An elite field of 89 has assembled at Augusta National for the tournament’s 80th edition, which started on Thursday, and Germany’s Langer loves the fact that virtually all of the world’s top 10 have displayed excellent form in recent months.
“Most of the top 10 guys in the world rankings have won lately, or at least have shown some very good form,” Langer, 58, told Reuters while sitting in a plush armchair inside the iconic clubhouse at Augusta National.
“You want the best players playing great coming in here and we’ve got that. The guys in form are Jason Day and Adam Scott. Bubba Watson is also very good around here and there’s (defending champion) Jordan Spieth and (Henrik) Stenson.
“You would have to name 30 or 40 guys who are favourites this week, and then there’s another 30 who could win the tournament as well.”
Former world number one Langer, who this week will be competing in his 33rd Masters, has set himself the target of making the cut at Augusta National for a third time in the last four years and vying for the title.
“It’s a tough challenge for me because the golf course is very long but my expectations are always high,” said Langer, referring to the heavily contoured layout that measures 7,435 yards off the back tees.
“I would like to be in contention, I would like to be on the leaderboard,” added the German, who tied for eighth at the Masters just two years ago. “But length is very important on this golf course nowadays.”
Langer, who won the coveted Green Jacket in 1985 and 1993, vividly recalls how stunned he was when he first saw the lightning-fast, severely sloping greens at Augusta National.
“I’d never seen greens like this before,” said Langer, who played his first Masters in 1982 and is now a golf brand ambassador for Mercedes-Benz, a global partner of the Masters.
“They were more undulating, they were faster, they were firmer. They were just quite different from what we used to play on the tour.”

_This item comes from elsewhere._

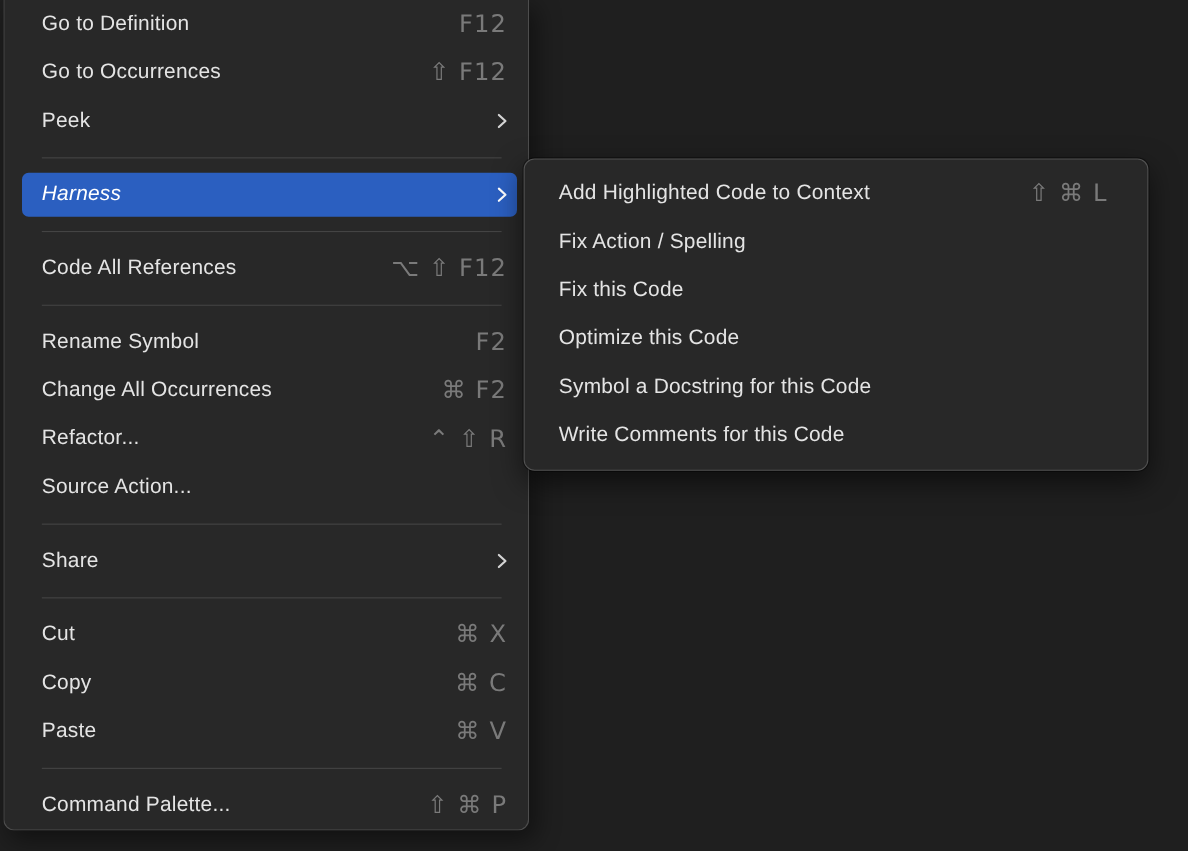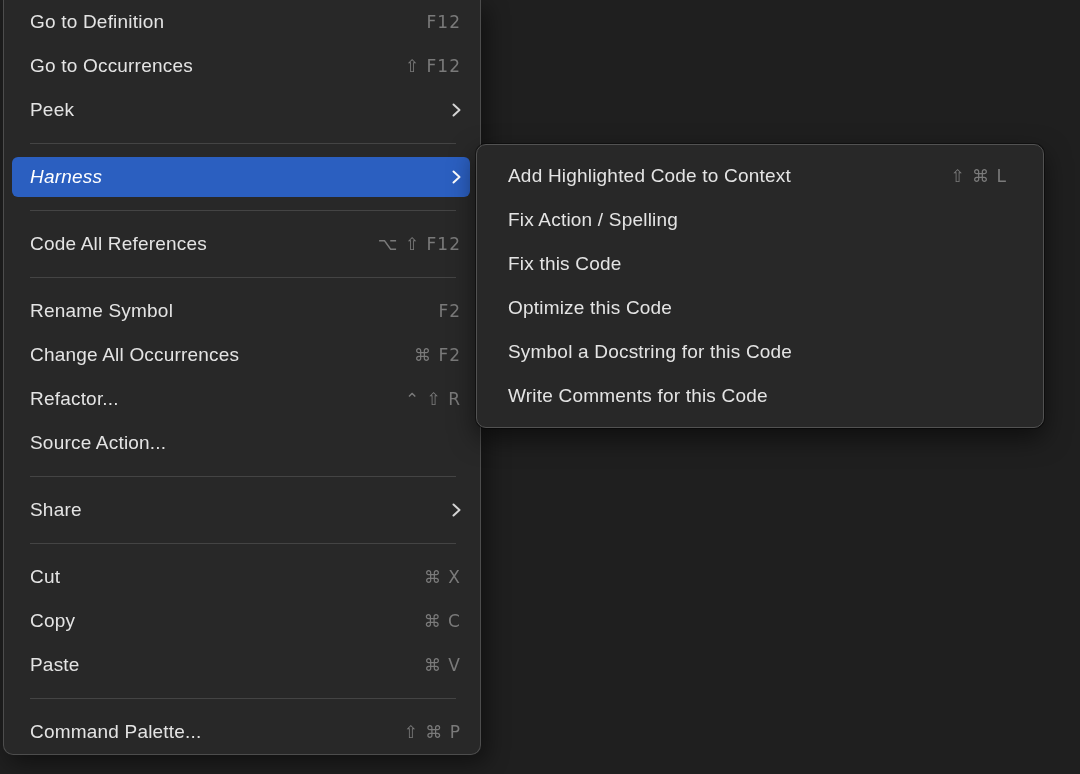"Go to Definition" .menu { padding-left: none -> 8px }
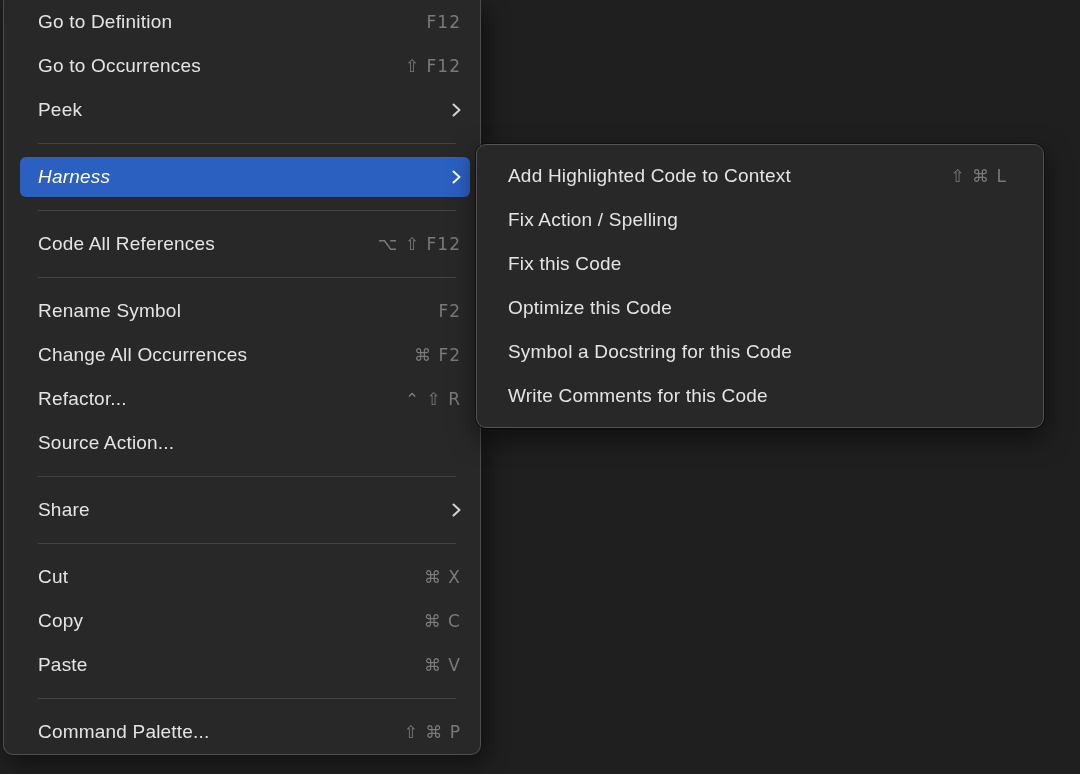"F12" .mi .sc { font-size: 17px -> 22px }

Asked to explain the biggest challenge at Augusta for benefit of golf fans who had never visited the course, Langer replied: “First of all, there are a lot of side-hill, downhill and uphill lies which you don’t really see on television.
“Secondly, the greens are large but it’s not good just being on the green, you need to be in small pockets on the green where the pin is and then within that small pocket.
“You want to have an uphill putt, and not a downhill or side-hill putt.
“So the large green becomes a very, very small target, and hitting that small target with often longer irons makes it that much harder. And if you don’t hit it, then you have extremely difficult putts or chips or bunker shots.”